Arriva un nuovo allarme dai Campi Flegrei: il magma si è spostato e ora è proprio sotto la città di Pozzuoli, dove è scattata l'allerta. I Campi Flegrei sono ricoperti da uno strato di rocce che possiede uno spessore di circa 1 o 2 chilometri: questa circostanza fa sì che il magma, il quale tende a salire a causa del grande caldo, dopo essersi imbattuto nell'ostacolo roccioso si è spostato lateralmente. Nel suo viaggio sotterraneo, ora, come detto si trova sotto Pozzuoli, a una profondità di circa 4 chilometri. Non è escluso che altre camere magmatiche si trovino da altre parti, tra le ipotesi anche sotto Napoli.

A questo tipo di conclusioni è arrivato un gruppo di ricerca che fa capo a Luca De Siena dell’Università di Aberdeen, con il quale hanno collaborato l’Osservatorio Vesuviano INGV, il laboratorio RISSC dell’Università degli Studi di Napoli e l’Università del Texas a Austin. I risultati del lavoro sono stati pubblicati su Scientific Reports.

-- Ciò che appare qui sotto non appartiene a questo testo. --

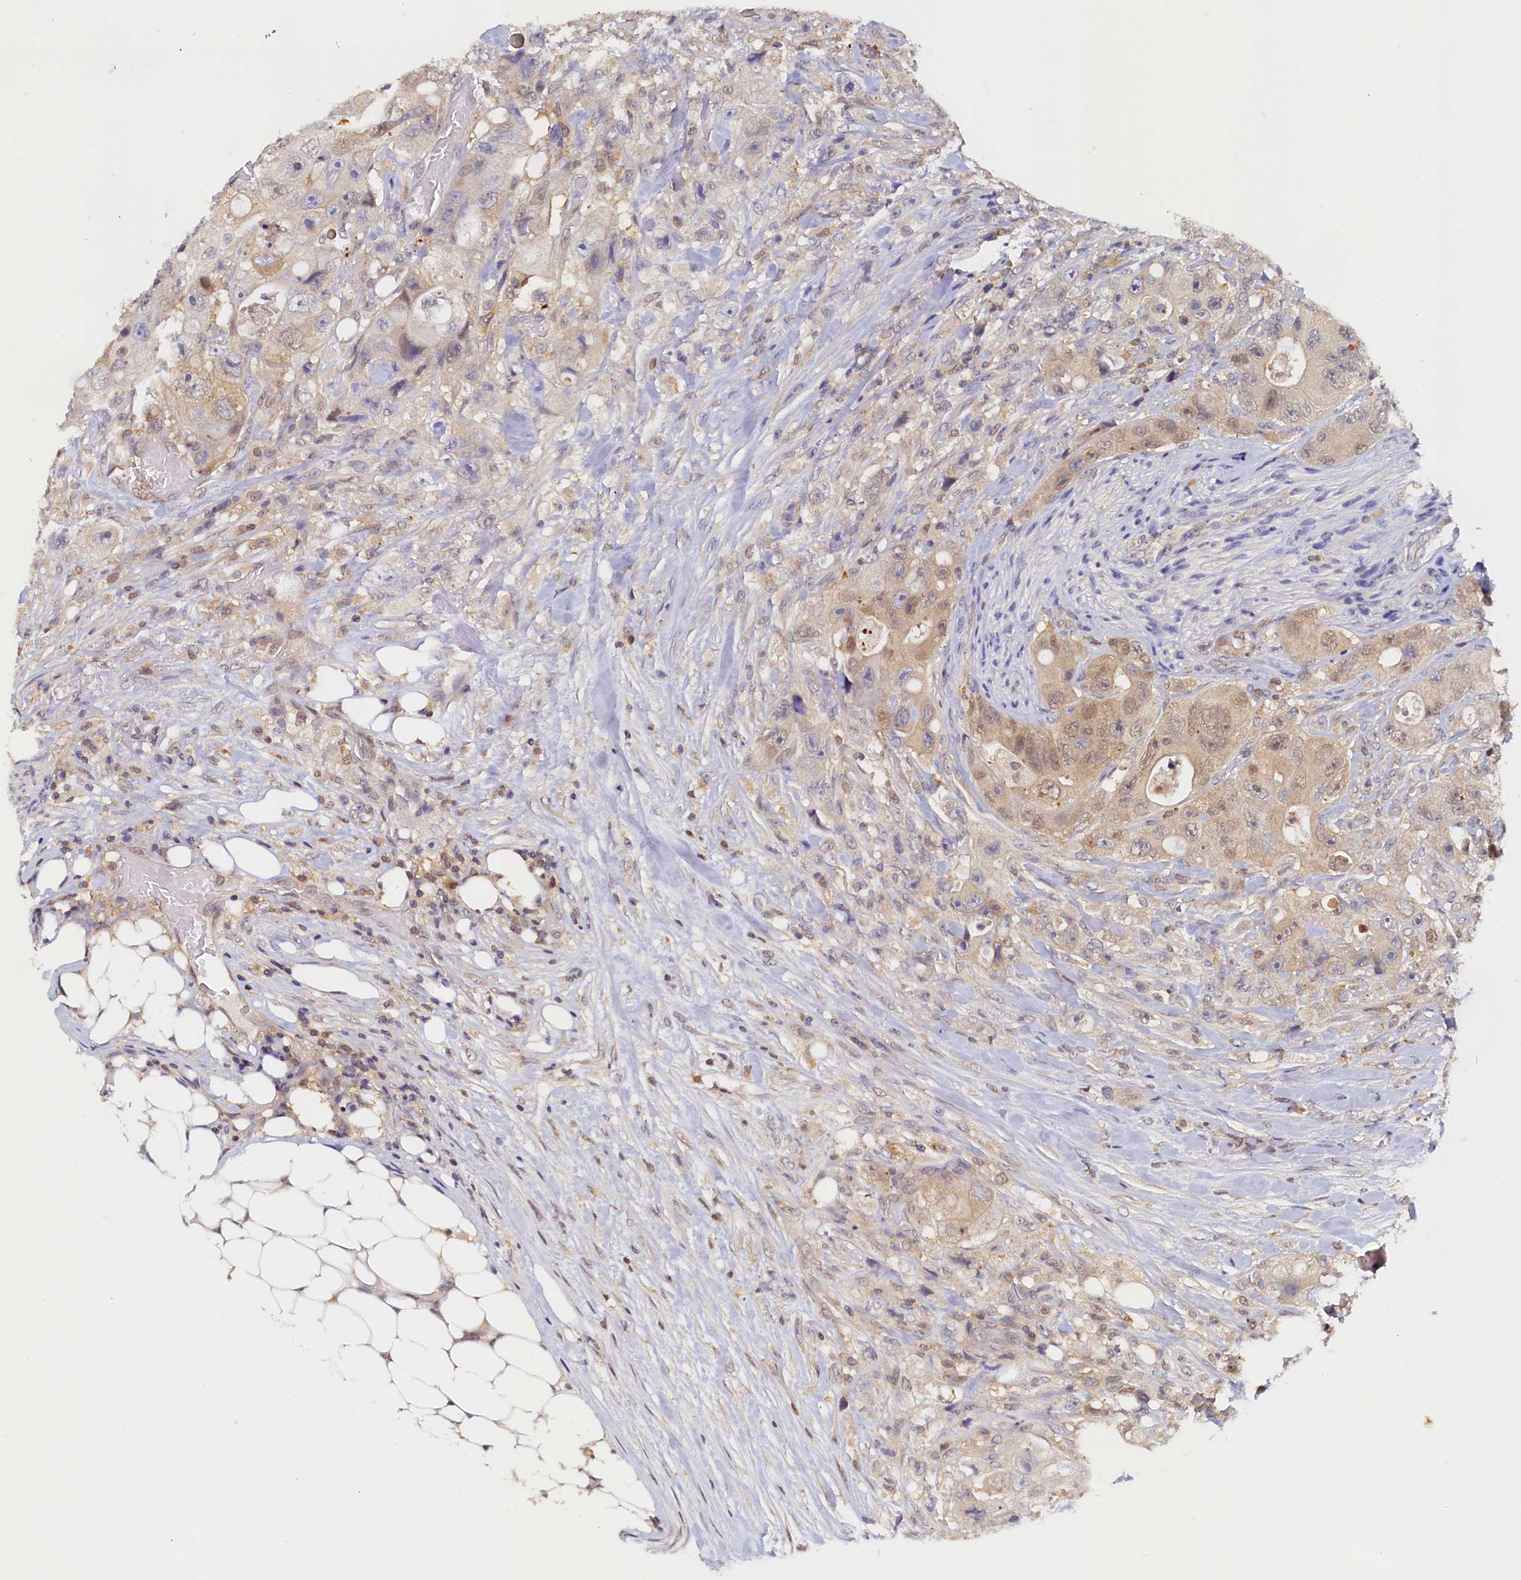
{"staining": {"intensity": "weak", "quantity": ">75%", "location": "cytoplasmic/membranous"}, "tissue": "colorectal cancer", "cell_type": "Tumor cells", "image_type": "cancer", "snomed": [{"axis": "morphology", "description": "Adenocarcinoma, NOS"}, {"axis": "topography", "description": "Colon"}], "caption": "Protein staining exhibits weak cytoplasmic/membranous staining in approximately >75% of tumor cells in colorectal cancer (adenocarcinoma).", "gene": "PAAF1", "patient": {"sex": "female", "age": 46}}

Per comprendere al meglio la vicenda è necessario fare un passo indietro. È noto che la caldera (ovvero l'avvallamento del suolo che si verifica quando un vulcano ha emesso grandi quantità di lave e altro materiale) dei Campi Flegrei è inquieta da oltre 65 anni, periodo durante il quale sono stati registrati diversi sollevamenti e abbassamenti del suolo e terremoti locali. I primi movimenti di questa fase si ebbero negli anni '50, poi negli anni '70 e '80, quando i fenomeni furono particolarmente intensi, tanto che nel 1970 e nel 1983 si arrivò a evacuare decine di migliaia di persone. Ora, gli ultimi e l'ultima paura.